■ 任务说明: 请从包含“### **Checkpoints Reales”的那一行开始，一直到条目结尾，把这些行原样重写一遍，首尾两行都要包括。

■ 数据摘录:

"""

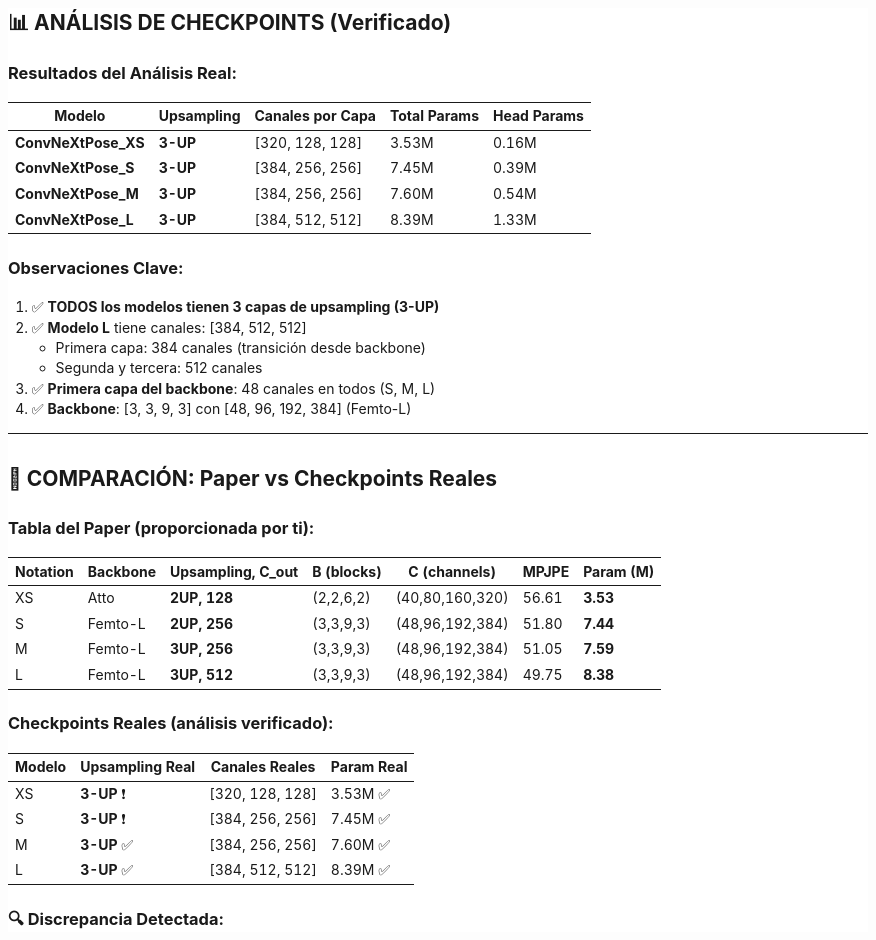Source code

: ## 📊 ANÁLISIS DE CHECKPOINTS (Verificado)

### **Resultados del Análisis Real:**

| Modelo | Upsampling | Canales por Capa | Total Params | Head Params |
|--------|-----------|------------------|--------------|-------------|
| **ConvNeXtPose_XS** | **3-UP** | [320, 128, 128] | 3.53M | 0.16M |
| **ConvNeXtPose_S** | **3-UP** | [384, 256, 256] | 7.45M | 0.39M |
| **ConvNeXtPose_M** | **3-UP** | [384, 256, 256] | 7.60M | 0.54M |
| **ConvNeXtPose_L** | **3-UP** | [384, 512, 512] | 8.39M | 1.33M |

### **Observaciones Clave:**

1. ✅ **TODOS los modelos tienen 3 capas de upsampling (3-UP)**
2. ✅ **Modelo L** tiene canales: [384, 512, 512]
   - Primera capa: 384 canales (transición desde backbone)
   - Segunda y tercera: 512 canales
3. ✅ **Primera capa del backbone**: 48 canales en todos (S, M, L)
4. ✅ **Backbone**: [3, 3, 9, 3] con [48, 96, 192, 384] (Femto-L)

---

## 📐 COMPARACIÓN: Paper vs Checkpoints Reales

### **Tabla del Paper (proporcionada por ti):**

| Notation | Backbone | Upsampling, C_out | B (blocks) | C (channels) | MPJPE | Param (M) |
|----------|----------|-------------------|------------|--------------|-------|-----------|
| XS | Atto | **2UP, 128** | (2,2,6,2) | (40,80,160,320) | 56.61 | **3.53** |
| S | Femto-L | **2UP, 256** | (3,3,9,3) | (48,96,192,384) | 51.80 | **7.44** |
| M | Femto-L | **3UP, 256** | (3,3,9,3) | (48,96,192,384) | 51.05 | **7.59** |
| L | Femto-L | **3UP, 512** | (3,3,9,3) | (48,96,192,384) | 49.75 | **8.38** |

### **Checkpoints Reales (análisis verificado):**

| Modelo | Upsampling Real | Canales Reales | Param Real |
|--------|----------------|----------------|------------|
| XS | **3-UP** ❗ | [320, 128, 128] | 3.53M ✅ |
| S | **3-UP** ❗ | [384, 256, 256] | 7.45M ✅ |
| M | **3-UP** ✅ | [384, 256, 256] | 7.60M ✅ |
| L | **3-UP** ✅ | [384, 512, 512] | 8.39M ✅ |

### **🔍 Discrepancia Detectada:**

"""

■ 练习答案:
### **Checkpoints Reales (análisis verificado):**

| Modelo | Upsampling Real | Canales Reales | Param Real |
|--------|----------------|----------------|------------|
| XS | **3-UP** ❗ | [320, 128, 128] | 3.53M ✅ |
| S | **3-UP** ❗ | [384, 256, 256] | 7.45M ✅ |
| M | **3-UP** ✅ | [384, 256, 256] | 7.60M ✅ |
| L | **3-UP** ✅ | [384, 512, 512] | 8.39M ✅ |

### **🔍 Discrepancia Detectada:**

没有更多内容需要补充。